One thing we've discussed for stable clues is using them to provide information to the reciever as well as an action to the reacter. I think this is an extremely promising idea but I don't have a good idea of how to implement it. As such, it is left out of these conventions.
I think 1, 2, and 3 could reasonably be permuted in any way. 5 could be simply something else. 6 could come before 5 or even 4. Yet so it is written and so it shall be.
It would be nice if Alice could give 1-for-1s to Cathy even if Bob has no safe action when Cathy's hand is awkward: That is, Bob has no way to get a safe action from her with a single stable clue.
Suppose Alice has no safe action, and so she gives a clue. Before her next turn, she recieves a 1-for-1 she apparently could have gotten last turn (it says something other than telling a newly-playable card to play). She could assume it is trying to get a different action in some way.
One Option:
Color Clues
When a rank clue touches multiple cards, focus invert with left-bias. Become willing to discard a newly-touched card.
When a rank clue touches a single card, discard ??
A stable play clue is unnecessary if it could have been gotten reactively. This being defined is a benefit to stable play clues being direct and with color: knowing what card is playing lets the reacter decide far more often whether the clue could have been gotten reactively.
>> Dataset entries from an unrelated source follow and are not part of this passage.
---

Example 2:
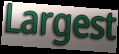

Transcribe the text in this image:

Largest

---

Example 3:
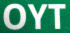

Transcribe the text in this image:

OYT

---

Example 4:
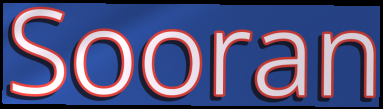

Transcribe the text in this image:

Sooran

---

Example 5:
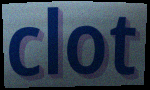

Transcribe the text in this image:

clot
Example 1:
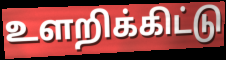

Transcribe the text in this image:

உளறிக்கிட்டு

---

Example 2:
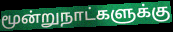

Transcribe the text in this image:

மூன்றுநாட்களுக்கு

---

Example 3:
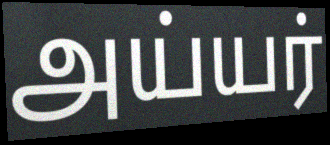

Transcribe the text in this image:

அய்யர்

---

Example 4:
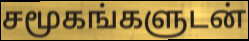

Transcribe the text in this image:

சமூகங்களுடன்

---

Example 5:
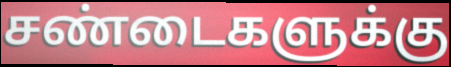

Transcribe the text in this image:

சண்டைகளுக்கு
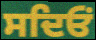
ਸਦਿਓਂ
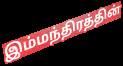
இம்மந்திரத்தின்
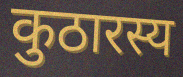
कुठारस्य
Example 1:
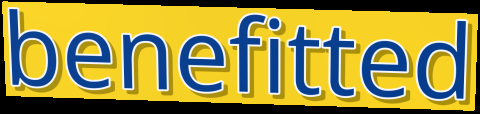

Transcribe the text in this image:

benefitted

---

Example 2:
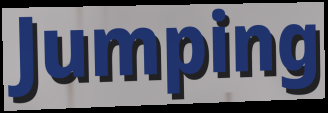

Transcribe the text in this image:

Jumping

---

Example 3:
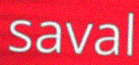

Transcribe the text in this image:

saval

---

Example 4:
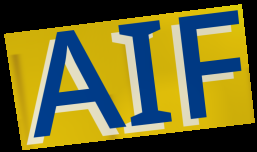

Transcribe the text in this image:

AIF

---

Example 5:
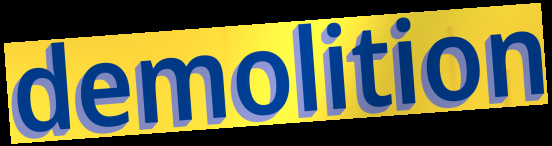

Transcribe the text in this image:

demolition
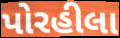
પોરહીલા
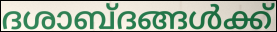
ദശാബ്ദങ്ങൾക്ക്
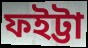
ফইট্টা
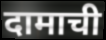
दामाची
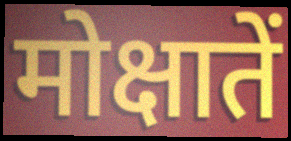
मोक्षातें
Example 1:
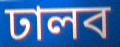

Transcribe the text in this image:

ঢালব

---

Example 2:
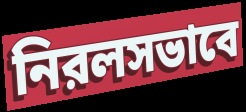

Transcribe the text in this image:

নিরলসভাবে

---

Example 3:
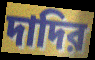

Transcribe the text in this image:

দাদির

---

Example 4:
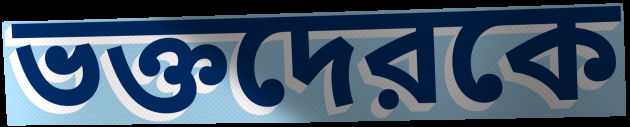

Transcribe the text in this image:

ভক্তদেরকে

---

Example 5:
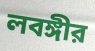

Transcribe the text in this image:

লবঙ্গীর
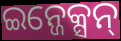
ଇନ୍ଜେକ୍ସନ୍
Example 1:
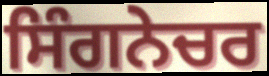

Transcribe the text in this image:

ਸਿੰਗਨੇਚਰ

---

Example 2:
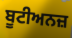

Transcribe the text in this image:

ਬੂਟੀਅਨਜ਼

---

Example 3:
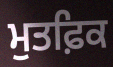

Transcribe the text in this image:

ਮੁਤਫ਼ਿਕ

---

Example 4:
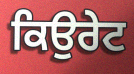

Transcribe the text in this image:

ਕਿਉਰੇਟ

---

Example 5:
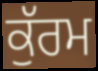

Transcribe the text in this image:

ਕੁੱਰਮ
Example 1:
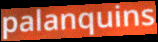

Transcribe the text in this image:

palanquins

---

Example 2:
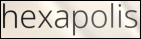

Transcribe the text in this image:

hexapolis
That said, a toxicity assumption isn't currently in the doc, but maybe it should be.
Endgames are sometimes awkward with Reactor. I think we could define the endgame as ~15+ points or 2- pace, then use that adjust conventions accordingly. Like stable clue information, I don't have strong beliefs for how to implement this.
See here for an alternative solution to the chop problem: https://hackmd.io/G48yGOEYSHGM5hiIux4MbA
Both of these conventions are trying to get at a similar problem: when players are locked, it is important to be cycling the deck in order to draw the cards needed to unlock them. The difference is largely in how situations when two players have no trash are handled.
To compare scenarios, call a player hardlocked if they hold no playables or trash and have no OK discards. Call them softlocked if they hold no playables or trash but have at least one OK (inter-hand duplicate or 3/4 BDR) discard. To further analyze, we could break down softlocked states into even smaller cases depending.
Scenarios Chopless performs better
Scenarios Semi-spookiness performs better
Upon review, these have OK but imperfect decisionmaking between conventional acions. I think they demonstrate the system's strength well.